Un día le recordó a Fiona, durante un recreo:
―Se vienen los primeros parciales. ¿Estudiaste?
―Intento. Lo que pasa es que vivo tan lejos… Cuando vuelvo le preparo la comida al gato, hago de ama de casa, como, y ya me muero de sueño.
―Es rarísimo que vivas en la zona fabril. Pero no es del todo malo: cuando empiece la época de finales y tengas que sentarte a estudiar de verdad, no vas a tener la tentación de salir a dar una vuelta. A los que viven acá en el centro les pasa todo el tiempo.
―Ojalá, Maga. Lo ideal sería un lugar así, pero no tan alejado.


La relación con Sílice empeoró. Fiona dejó de preocuparse, y sólo le dio los cuidados mínimos. Cada vez que recibía un e-mail de Catalina preguntando por su gato, le mentía que todo iba bien.
Después le venía la culpa, y trataba de amigarse con Sílice. Ponía su mejor voluntad y todo el amor que le salía, pero no había caso.
Una tarde, encontró al gato durmiendo en el sillón. Se acercó tratando de no asustarlo y lo observó: el pelo del animal se veía distinto, menos espeso; además, en algunas partes del lomo le faltaba.
¿Necesitaría de vuelta las inyecciones?


La nueva: todas las mañanas encontraba los apuntes desparramados por el comedor. Primero creyó que era alguna corriente de aire. Después descubrió una huella estampada en una hoja de cuaderno: ¡durante la noche el gato tiraba todas sus cosas!
Típica conducta felina, se dijo, sin convicción.
Terminado el primer semestre, y tal cual le había avisado Magalí, estar apartada del mundo le sirvió para prepararse mejor en vista de sus primeros finales.
Fue al supermercado y se proveyó bien, se encerró, desconectó el televisor, ocultó en un armario todo lo que la distrajese, y se puso a estudiar sin descanso.

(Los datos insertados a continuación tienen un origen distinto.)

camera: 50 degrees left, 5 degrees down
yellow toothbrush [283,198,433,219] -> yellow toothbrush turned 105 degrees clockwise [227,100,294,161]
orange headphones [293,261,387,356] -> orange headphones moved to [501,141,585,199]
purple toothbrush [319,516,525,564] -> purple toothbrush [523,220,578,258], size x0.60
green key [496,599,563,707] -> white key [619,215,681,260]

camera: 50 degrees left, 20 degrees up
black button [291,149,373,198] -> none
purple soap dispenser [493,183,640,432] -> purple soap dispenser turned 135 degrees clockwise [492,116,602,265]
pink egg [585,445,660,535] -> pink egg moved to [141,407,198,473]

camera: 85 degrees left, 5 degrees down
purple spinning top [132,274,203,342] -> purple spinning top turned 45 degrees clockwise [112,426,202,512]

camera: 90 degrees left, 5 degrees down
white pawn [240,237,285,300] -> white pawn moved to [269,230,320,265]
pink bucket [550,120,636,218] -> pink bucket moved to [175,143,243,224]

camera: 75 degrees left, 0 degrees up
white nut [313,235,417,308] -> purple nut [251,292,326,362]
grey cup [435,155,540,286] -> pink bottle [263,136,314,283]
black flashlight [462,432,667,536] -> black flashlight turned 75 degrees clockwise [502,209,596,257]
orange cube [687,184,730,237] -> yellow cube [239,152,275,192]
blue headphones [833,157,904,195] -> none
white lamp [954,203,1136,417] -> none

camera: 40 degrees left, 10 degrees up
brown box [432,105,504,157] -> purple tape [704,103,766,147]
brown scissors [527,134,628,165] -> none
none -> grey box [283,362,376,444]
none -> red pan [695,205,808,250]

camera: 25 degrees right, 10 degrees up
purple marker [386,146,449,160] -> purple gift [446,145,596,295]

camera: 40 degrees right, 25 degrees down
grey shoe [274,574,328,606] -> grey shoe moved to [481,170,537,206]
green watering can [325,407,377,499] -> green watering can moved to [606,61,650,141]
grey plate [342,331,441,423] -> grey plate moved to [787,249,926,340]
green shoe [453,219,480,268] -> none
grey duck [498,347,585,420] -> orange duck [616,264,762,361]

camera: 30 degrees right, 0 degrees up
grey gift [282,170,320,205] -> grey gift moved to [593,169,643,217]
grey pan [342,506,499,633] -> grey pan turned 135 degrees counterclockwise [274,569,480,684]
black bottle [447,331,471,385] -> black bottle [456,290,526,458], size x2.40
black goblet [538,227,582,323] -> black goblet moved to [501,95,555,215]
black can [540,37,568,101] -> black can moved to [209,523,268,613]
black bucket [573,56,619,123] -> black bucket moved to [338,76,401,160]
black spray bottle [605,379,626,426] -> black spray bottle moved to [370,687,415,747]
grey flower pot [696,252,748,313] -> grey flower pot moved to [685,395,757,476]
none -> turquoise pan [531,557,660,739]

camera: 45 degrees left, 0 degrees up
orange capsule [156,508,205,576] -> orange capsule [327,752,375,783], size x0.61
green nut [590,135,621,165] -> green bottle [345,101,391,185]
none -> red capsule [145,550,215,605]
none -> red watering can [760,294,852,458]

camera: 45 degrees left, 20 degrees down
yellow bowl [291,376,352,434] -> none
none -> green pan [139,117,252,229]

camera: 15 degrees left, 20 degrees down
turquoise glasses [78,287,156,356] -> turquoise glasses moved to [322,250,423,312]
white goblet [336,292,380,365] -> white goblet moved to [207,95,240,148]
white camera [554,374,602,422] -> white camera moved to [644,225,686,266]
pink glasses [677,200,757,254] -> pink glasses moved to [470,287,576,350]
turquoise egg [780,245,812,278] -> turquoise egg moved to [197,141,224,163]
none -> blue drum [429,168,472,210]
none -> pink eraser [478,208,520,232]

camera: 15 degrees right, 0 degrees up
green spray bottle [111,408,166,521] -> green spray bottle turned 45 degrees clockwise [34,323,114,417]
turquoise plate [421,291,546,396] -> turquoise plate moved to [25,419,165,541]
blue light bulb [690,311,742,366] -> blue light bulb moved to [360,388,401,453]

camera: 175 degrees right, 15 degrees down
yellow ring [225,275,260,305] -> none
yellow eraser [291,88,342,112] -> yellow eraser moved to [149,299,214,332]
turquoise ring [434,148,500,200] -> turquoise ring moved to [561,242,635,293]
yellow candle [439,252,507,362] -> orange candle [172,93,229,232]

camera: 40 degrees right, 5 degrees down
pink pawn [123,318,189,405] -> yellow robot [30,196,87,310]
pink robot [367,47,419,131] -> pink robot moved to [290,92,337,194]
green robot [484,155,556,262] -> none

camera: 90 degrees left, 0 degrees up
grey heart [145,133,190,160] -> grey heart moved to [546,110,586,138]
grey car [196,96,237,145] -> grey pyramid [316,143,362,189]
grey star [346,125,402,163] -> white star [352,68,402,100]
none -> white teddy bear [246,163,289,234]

Una noche, se despertó con la sensación inconfundible de que alguien la observaba.
Miró a su alrededor.
Distinguió dos luces ―¿dos brillantes ojos?―, a una distancia imprecisa, más allá de los pies de la cama. Al incorporarse lo reconoció: sentado en el piso, la punta de la cola serpenteando entre las patas, Sílice la estaba acechando.
Fiona simuló ternura:
―Mish, Mish, Mish…
Prendió el velador y se sentó en la cama. Sin apartar la vista de ella, el gato se agazapó. Las pupilas se le contrajeron hasta convertirse en dos hendijas verticales. Sin dejar de fingir, Fiona se acercó gateando:
―Mish, Mish, Mish…
Y Sílice le arañó la cara. Ni lo vio venir.
Fiona fue corriendo al baño a lavarse la herida.
―¡Gato hijo de puta! ¡Gato de mierda!
El pómulo le sangraba. Se lo cubrió con una gasa y buscó a Sílice por cada rincón. Inútil: aquella maldición de gato no aparecía por ninguna parte.
De nuevo en la cama, Fiona no volvió a dormirse.